## Prompt
Update the entries from their start through the line containing "List each element's" by replacing "bounding box" with "enclosing box", leaving everything else as it is, and give back only those lines.

***** Information supplied

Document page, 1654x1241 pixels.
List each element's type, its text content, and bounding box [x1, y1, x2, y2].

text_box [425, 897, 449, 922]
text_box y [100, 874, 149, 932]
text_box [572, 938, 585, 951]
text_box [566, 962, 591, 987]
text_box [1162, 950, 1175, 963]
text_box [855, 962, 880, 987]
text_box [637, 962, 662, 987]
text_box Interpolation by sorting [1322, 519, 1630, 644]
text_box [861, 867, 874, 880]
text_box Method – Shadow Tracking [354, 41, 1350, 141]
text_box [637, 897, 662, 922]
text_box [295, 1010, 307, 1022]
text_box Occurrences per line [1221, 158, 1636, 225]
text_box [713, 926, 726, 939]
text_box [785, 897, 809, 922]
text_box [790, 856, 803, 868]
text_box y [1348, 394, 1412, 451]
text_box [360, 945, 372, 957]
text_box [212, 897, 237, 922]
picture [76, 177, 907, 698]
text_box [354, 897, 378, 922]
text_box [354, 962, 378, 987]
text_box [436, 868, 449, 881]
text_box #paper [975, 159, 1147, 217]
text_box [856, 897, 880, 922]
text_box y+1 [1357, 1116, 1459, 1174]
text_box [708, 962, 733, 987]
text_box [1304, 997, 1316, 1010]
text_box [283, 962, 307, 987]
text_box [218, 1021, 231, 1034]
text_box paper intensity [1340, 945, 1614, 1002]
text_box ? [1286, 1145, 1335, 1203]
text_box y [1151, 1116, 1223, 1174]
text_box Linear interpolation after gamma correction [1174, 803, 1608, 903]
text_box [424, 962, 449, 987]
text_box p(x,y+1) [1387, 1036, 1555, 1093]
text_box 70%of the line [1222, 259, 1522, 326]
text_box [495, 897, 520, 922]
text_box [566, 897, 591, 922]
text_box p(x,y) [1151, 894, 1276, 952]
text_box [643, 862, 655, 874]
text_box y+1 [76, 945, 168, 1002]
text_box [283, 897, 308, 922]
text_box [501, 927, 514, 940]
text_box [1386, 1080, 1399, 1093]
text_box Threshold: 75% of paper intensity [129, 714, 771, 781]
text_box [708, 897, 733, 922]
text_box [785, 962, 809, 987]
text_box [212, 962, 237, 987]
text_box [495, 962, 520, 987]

**********

## Exercise solution
Document page, 1654x1241 pixels.
List each element's type, its text content, and enclosing box [x1, y1, x2, y2].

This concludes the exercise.